Why preloading feels like a band‑aid — and what a proper fix would require​

Preloading is a sensible short‑term pattern: it hides startup latency with minimal risk and is easy to toggle. That said, the community and independent testing show it’s a pragmatic workaround, not a cure. To truly restore Explorer’s day‑to‑day snappiness across different hardware classes Microsoft would likely need to:
  • Optimize WinUI rendering paths and reduce the initial XAML load cost.
  • Move shell extensions and preview handlers toward asynchronous or deferred models so context menus don’t block on each third‑party call.
  • Tighten cloud provider integration so status overlays and network queries are cached or postponed when not immediately necessary.
  • Reduce default background services or offer low‑resource modes for constrained devices.
Those fixes require deeper engineering effort and time; preloading is a fast, low‑risk way to reduce the most visible symptom while the heavier work is scheduled. Forums and hands‑on testers see the preload as a pragmatic compromise — useful for perception, insufficient for power‑user workflows.

The risk profile and UX signal​

There is a subtle product message embedded in Microsoft’s choice to preload Explorer: the company prioritized a low‑touch, incremental fix that improves the first‑open experience rather than investing immediately in large architectural changes.
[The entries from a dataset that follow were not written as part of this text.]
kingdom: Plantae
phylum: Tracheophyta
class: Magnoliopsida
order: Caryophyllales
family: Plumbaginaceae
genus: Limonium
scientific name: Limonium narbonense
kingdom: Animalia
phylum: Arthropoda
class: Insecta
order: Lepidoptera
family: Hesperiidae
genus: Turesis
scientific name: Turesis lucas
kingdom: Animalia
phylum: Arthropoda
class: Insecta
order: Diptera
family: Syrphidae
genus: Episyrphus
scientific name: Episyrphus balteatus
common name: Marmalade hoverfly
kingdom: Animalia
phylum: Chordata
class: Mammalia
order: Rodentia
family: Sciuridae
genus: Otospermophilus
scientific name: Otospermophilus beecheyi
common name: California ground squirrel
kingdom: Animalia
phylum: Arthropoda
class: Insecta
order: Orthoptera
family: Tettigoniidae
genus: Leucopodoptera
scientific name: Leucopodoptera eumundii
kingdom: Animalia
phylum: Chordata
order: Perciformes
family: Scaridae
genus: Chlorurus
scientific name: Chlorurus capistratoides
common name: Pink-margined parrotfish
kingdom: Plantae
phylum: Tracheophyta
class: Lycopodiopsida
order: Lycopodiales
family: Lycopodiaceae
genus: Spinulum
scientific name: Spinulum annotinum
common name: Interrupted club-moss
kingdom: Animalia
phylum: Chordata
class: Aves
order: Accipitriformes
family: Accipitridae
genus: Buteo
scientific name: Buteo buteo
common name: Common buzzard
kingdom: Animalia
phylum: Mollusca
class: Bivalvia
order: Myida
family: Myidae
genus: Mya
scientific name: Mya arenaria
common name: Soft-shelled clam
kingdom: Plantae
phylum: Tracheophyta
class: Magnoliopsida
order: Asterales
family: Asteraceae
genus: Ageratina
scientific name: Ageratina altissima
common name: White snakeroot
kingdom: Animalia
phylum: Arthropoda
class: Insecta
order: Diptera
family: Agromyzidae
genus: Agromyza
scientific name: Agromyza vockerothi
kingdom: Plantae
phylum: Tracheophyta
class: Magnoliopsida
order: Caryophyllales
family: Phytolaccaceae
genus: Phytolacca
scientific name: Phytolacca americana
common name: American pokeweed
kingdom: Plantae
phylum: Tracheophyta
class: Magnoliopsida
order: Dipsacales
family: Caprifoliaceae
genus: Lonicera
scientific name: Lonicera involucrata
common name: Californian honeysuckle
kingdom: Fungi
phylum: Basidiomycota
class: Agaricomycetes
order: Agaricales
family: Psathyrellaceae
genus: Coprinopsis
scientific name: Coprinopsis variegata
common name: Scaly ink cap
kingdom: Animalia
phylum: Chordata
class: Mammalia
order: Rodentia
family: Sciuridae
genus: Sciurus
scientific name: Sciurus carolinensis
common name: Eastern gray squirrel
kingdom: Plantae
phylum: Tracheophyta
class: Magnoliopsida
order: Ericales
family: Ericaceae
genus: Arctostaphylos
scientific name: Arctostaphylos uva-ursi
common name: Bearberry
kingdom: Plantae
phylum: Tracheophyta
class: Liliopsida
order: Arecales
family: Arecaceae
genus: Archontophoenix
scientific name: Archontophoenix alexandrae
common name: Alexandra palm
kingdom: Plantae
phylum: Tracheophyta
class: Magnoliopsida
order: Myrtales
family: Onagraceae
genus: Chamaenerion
That’s a practical engineering choice, but it also signals trade‑offs:
  • It acknowledges performance regressions exist, and it buys time while Microsoft develops deeper optimizations.
  • It underscores the complexity of modern Windows: mixing legacy Win32 foundations and modern WinUI surfaces creates hard‑to‑resolve performance intersections.
  • It creates a bifurcation in user experience: those on modern hardware feel a minor polish; those on constrained hardware may experience net negative effects if background memory reservation competes with active workloads.
Where the balance tips will determine whether the change is remembered as a thoughtful stopgap or as an admission that Explorer needs a more thorough rework.

What to watch next​

  • Telemetry and enterprise controls: Microsoft has framed the change as an exploration; watch for published telemetry budgets, Group Policy or MDM controls, and clearer documentation about memory and battery impact before broad enterprise enablement.
  • Further Insider builds: Microsoft is likely to iterate — toggles, naming changes (the “Manage file” label is explicitly subject to change), and tuning of what Explorer preloads and how aggressively it warms the state.
  • Deeper fixes: anything that meaningfully reduces context menu latency will require rethinking third‑party extension behavior and WinUI integration. If Microsoft prioritizes that, users should see more structural improvements over the coming quarters.

Conclusion​

Microsoft’s preloading experiment in Windows 11 is honest engineering: it trades a modest, predictable memory reservation to make the first visual paint of File Explorer feel faster. That trade works on the narrow problem Microsoft targeted — cold start latency — and the change is reversible via a toggle. Independent tests confirm the perceptual gains for first open and measure a small background memory footprint, but they also show the limits: context menus and folder navigation remain noticeably slower in many scenarios, and the preload can reduce usable RAM on constrained machines. For users and IT teams the correct posture is pragmatic: test, measure, and keep the option available to opt out. For Microsoft the clearer path to restoring universal snappiness is harder — it will require structural optimization across rendering, shell extension handling, and cloud integrations rather than incremental warm‑start tricks alone. Until then, preloading will help some users, annoy others, and highlight a core truth: File Explorer is central to the Windows experience, and perceptual polish that does not address interactive jank is only a partial victory.